ISLAMABAD: The earnings of ordinary fixed-income Pakistanis, especially pensioners, have reduced in real terms to half due to falling purchasing power of the rupee and skyrocketing inflation during 2008-09.

This indicates that now, consumers can buy 50 per cent less with the same amount what they could a year back.

Yet the PPP-led government is ‘sleeping on the wheel’ and the consumers have been left to the mercy of multinational companies, unjust profiteers and big cartels having political backing. Every body knows about this ‘open secret’ of involvement of some politicians and government machinery’s high ups in criminal trade distorting the economy.

Depreciating rupee and record high inflation are the monsters that also contributed in raising Pakistan’s external debt burden, debt servicing and loan repayments.

This has badly confused the government’s economic policymakers and confronted them with the dilemma of balancing financial accounts. Roughly, one rupee against US dollar, contributes to debt burden by more than Rs47 billion.

During the fiscal year under review, Pakistani rupee depreciated by one third or 20 rupees against US dollar and other major currencies. This indicates that during the last one year, external debt burden mounted by about a trillion rupees due to reduced rupee value.

Average ten months (July-April 2008-09) inflation stood at 22.35 per cent against corresponding period of the last fiscal. For each one per cent increase in inflation, more and more people fall into poverty as the poor are highly sensitive to price changes in food, particularly staple food items, economists believe.

The government is claiming that in 2009-10, inflation would come down to single digit. Independent economists believe that the decline would not be due to government efforts but because of base effect. When the Federal Bureau of Statistics (FBS) would compare the prices with the 2008-09 high prices, it would show reduced inflation. This is just the game of numbers, and in real terms prices would be still high.

A person getting Rs10,000 per month a year back was meeting day-to-day food and necessities no has in real terms less than 5,000 rupees and due to double digit inflation and currency depreciation it is hard to meet food and necessities.

The sugar, cement, fertilizers and various other cartels are fleecing the common man and earning unjust profit of billion of rupees.

The Competition Commission of Pakistan (CCP) has proved to be toothless watchdog against violators.

The Bretton Woods Institutions for the last few years have been advising Pakistan to depreciate the rupee, to rein in the runaway trade deficit. Though during the period under review, the Pakistani rupee depreciated by 33 percent, yet that neither helped in slowing down imports growth, nor in increasing exports but pushed prices of essential commodities up.

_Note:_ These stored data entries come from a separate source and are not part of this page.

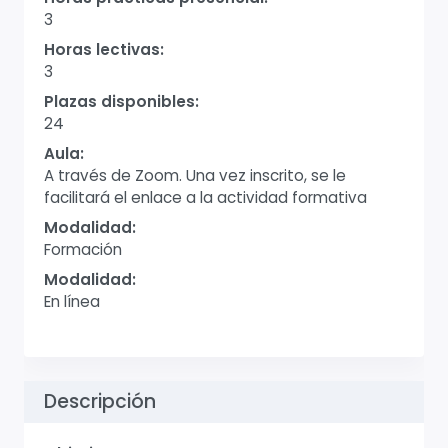
3
Horas lectivas:
3
Plazas disponibles:
24
Aula:
A través de Zoom. Una vez inscrito, se le
facilitará el enlace a la actividad formativa
Modalidad:
Formación
Modalidad:
En línea
Descripción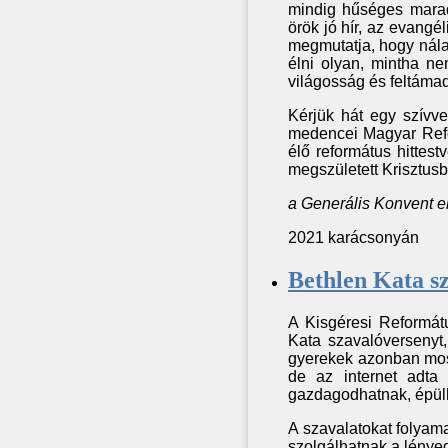
mindig hűséges marad 
örök jó hír, az evangé
megmutatja, hogy nála 
élni olyan, mintha ne
világosság és feltáma
Kérjük hát egy szívve
medencei Magyar Refo
élő református hittes
megszületett Krisztusba
a Generális Konvent 
2021 karácsonyán
Bethlen Kata sz
A Kisgéresi Reformát
Kata szavalóversenyt
gyerekek azonban most
de az internet adta 
gazdagodhatnak, épülh
A szavalatokat folyam
szolgálhatnak a lénye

Pakistan’s traditional exports are inelastic, therefore devaluation gives no big boost, because there is a small quantum of value added exports and major requirement is based on export of raw material.

Devaluation also makes imports costlier contributing to inflation. At the moment the government seems to be helpless to rein in the spiralling inflation and save rupee from free fall.

For the outgoing fiscal, the exports target was $21.1 billion while during July-April 2008-09, volume of the country’s exports stood at $14.76 billion which is 3.03 per cent less than what was recorded in corresponding period of the last fiscal ($15.22 billion).

Though devaluation helps increase revenue collection and savings in repatriation of profits and royalties by existing foreign investors, bringing illegal foreign exchange leakages into official channels and putting an end to gold smuggling.

Inflow of foreign capital can be improved by devaluation only, if prices do not rise. But in Pakistani case, it jacked up prices and further stimulated inflation.

In short run, the obvious consequences of devaluation is worsening balance of payment position due to which, Pakistan had to go again to International Monetary Fund (IMF) for $7.6 billion loan under the standby arrangement program. Besides, it also raised burden of Pakistan ‘s foreign debt and debt service liability and foreign loans repayment. Upset the cost-price relationships in economy, lead to galloping inflation, and stall many ongoing projects due to cost overrun.